Because we have eight apartments that must be distributed over five floors, this is an Unbalanced:
Overloaded game. The given rules and restrictions can then be used to create a 2-2-2-1-1 unfixed numerical distribution. Unfortunately, this distribution proves to be of little value in the game. This occurrence should not deter you from seeking numerical distributions in the future. There are many examples of games where the numerical distribution proved to be the key to answering one or more questions.
The game should be set up as follows:
One difficult aspect of this game is the uncertainty over which floors contain two apartments. Since it is certain that there is at least one apartment per floor, we have placed slots on each of the five floors of our diagram. In the case of the second floor, which is known to have only one apartment, a short vertical line has been placed at the end of the slot. This vertical line serves as a visual reminder that the second floor contains one and only one apartment. Also of note in this game is the importance of correctly diagramming each rule. In the case of K, who lives one floor above P, the block must be shown vertically since the main diagram is vertical. On the other hand, the rule involving M and N must be shown horizontally because they live on the same floor. By diagramming these rules correctly, you gain a powerful advantage over the game, and you also eliminate a possible source of confusion. Also note that if this game were set up horizontally, then the diagramming of each rule would shift accordingly. For example, the KP block would be horizontal, whereas the MN block would be vertical. In essence you align the blocks with the diagram in order to make the most visual sense. On a vertical diagram a vertical block suggests one variable on top of another, but on a horizontal diagram a vertical block suggests that the two variables share the same space.
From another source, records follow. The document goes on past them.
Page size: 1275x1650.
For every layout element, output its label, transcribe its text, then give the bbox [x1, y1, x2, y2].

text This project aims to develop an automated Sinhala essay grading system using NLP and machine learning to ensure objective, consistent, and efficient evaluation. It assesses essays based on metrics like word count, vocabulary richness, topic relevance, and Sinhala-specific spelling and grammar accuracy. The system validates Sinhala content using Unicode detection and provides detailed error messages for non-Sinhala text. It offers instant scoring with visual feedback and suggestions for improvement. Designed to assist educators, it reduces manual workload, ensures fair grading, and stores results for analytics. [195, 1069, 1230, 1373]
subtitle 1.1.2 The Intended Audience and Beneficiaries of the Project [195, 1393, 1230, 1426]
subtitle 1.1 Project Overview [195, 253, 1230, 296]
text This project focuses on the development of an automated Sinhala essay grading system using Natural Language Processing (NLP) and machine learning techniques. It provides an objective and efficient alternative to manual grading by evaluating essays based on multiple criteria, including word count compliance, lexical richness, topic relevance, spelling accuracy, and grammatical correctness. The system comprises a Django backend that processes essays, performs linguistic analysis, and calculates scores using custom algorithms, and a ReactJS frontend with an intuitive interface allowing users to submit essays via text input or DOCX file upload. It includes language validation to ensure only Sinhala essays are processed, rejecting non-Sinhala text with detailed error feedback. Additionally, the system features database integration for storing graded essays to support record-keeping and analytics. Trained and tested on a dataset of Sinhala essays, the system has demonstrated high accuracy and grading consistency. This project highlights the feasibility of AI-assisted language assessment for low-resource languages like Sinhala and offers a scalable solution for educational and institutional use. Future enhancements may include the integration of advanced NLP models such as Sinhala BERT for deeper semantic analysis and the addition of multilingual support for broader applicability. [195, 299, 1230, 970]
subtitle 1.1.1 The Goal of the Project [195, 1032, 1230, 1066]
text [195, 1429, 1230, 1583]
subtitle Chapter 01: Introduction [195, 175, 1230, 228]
Let us take a moment to examine the Not Laws in the game:
The occupancy limitation on the second floor produces Not Laws for J, M, and N, each of which is involved in a block rule.One of the keys to doing well on the questions is to remember all of the different rules, each of which is unique in form (this is, of course, why we represent rules visually—doing so makes them easier to remember).
Because K must live on the floor directly above P, P cannot live on the fifth floor and K cannot live on the first floor.
The last rule creates Q Not Laws on the first two floors. Also note that although Q cannot live on the first and second floors, this does not affect the placement of O. In Linear games, not-blocks tend to be relatively weak rules (this will not be the case when discussing grouping games), because the not-block cannot be applied until one of the variables in the block is placed. Since Q has not been placed, it has not yet had an effect on O.